Audition for Oxford World Theatre

I had my first professional audition recently, and it was a really positive experience. I met some wonderful people, got to sing a song and play my ukulele, and I got the job!

The audition was for Oxford World Theatre, a company founded by Oxford School of Drama graduate Daniel Zappi to ‘travel the world and bring people of all ages and nationalities on to the stage, in English’. The particular project I was auditioning for is three weeks in Sicily, during which I will be working with two groups of Sicilian teenagers to stage our adaptation of A Midsummer Night’s Dream – an adaptation I will be writing over the next week or so!

A group of us gathered in Hammersmith for our two-hour audition with Daniel, and instantly there was a friendly, playful feel to the session. We had great fun playing drama games in the first half, then after a quick break we went on to our songs – we’d each been asked to write a short song. With my guitar currently lacking two strings, I decided to whip out the ukulele instead, and wrote a first verse and chorus using four chords: C, G, Am and F. I wanted to keep it simple to create a catchy tune.

It was my first time ever playing the uke in front of more than one person so I can’t pretend I wasn’t a little bit nervous, but there was such a sense of support and non-competitiveness from the rest of the group that I easily relaxed into it.
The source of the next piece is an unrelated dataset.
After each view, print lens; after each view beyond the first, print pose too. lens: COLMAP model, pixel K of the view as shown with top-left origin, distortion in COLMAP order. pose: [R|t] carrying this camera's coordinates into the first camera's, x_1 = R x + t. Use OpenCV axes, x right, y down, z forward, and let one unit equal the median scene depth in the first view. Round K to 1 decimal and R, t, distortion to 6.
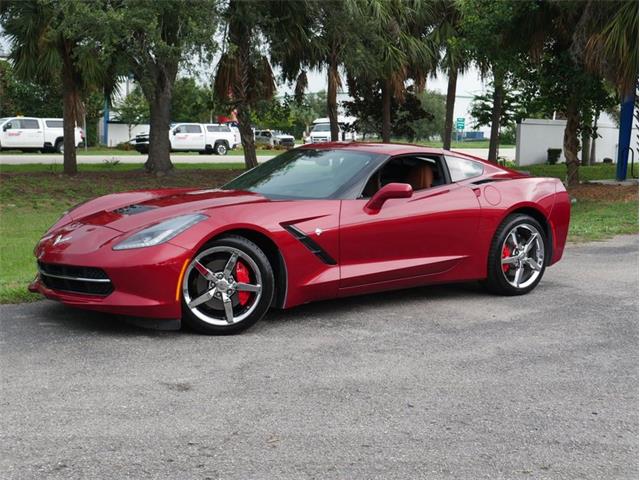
lens RADIAL K [[970.5, 0, 320.0], [0, 970.5, 240.0], [0, 0, 1]] dist [0.015559, 0.011778]
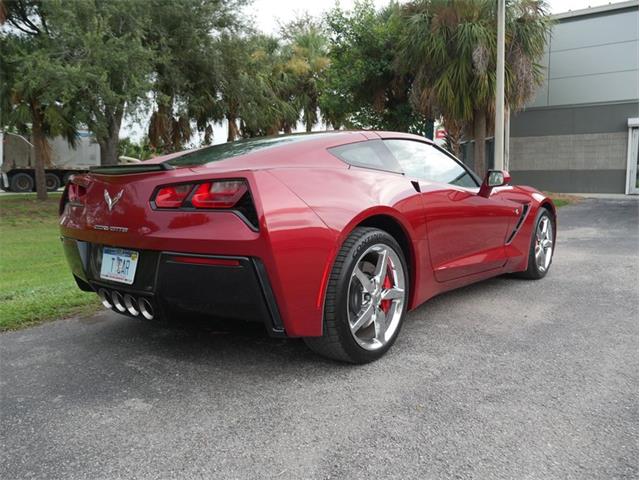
lens RADIAL K [[567.0, 0, 320.0], [0, 567.0, 240.0], [0, 0, 1]] dist [-0.070476, 0.088688]
pose [[0.979534, -0.046514, 0.195833, -0.036447], [0.045439, 0.998917, 0.009981, -0.002507], [-0.196085, -0.000879, 0.980587, 0.170911]]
At several points I honestly forgot we were all auditioning, and felt instead as if we were in a workshop where we’d all come to learn and share our creativity.

The whole thing was such a positive experience; I left the audition feeling buoyant and smiling. When I then found out the next day that I’d got the job, I was over the moon. But whether I had got the gig or not, I spent two hours in the company of mostly strangers, playing games and singing songs and connecting with one another, and in what other job can you do that?

‘Human is enough’

I was at an audition the other day where I had the pleasure of meeting Andrea Brooks, course leader of the MA Acting at East 15 drama school. The key piece of advice she gave us during the audition, especially when directing our pieces, was: ‘human is enough’.

When preparing audition speeches we so often tend to focus too much on how to stage the speech. We worry that by the fifth line we haven’t moved, so we put some movement in. The movement isn’t motivated by anything in particular other than the fear of remaining too static. This of course leads to meaningless movement and a performance based on artificial staging decisions rather than truth.

What Andrea is saying makes perfect sense. Strip back all the extra stuff – the artificial gestures, the unmotivated movement, the ‘my character is feeling angry so I should clench my fists and frown to show this’ – and just let the basic human truth of the situation speak for itself. I have adopted this phrase as a sort of acting mantra, and hopefully it will help me produce more organic and truthful performances from now on.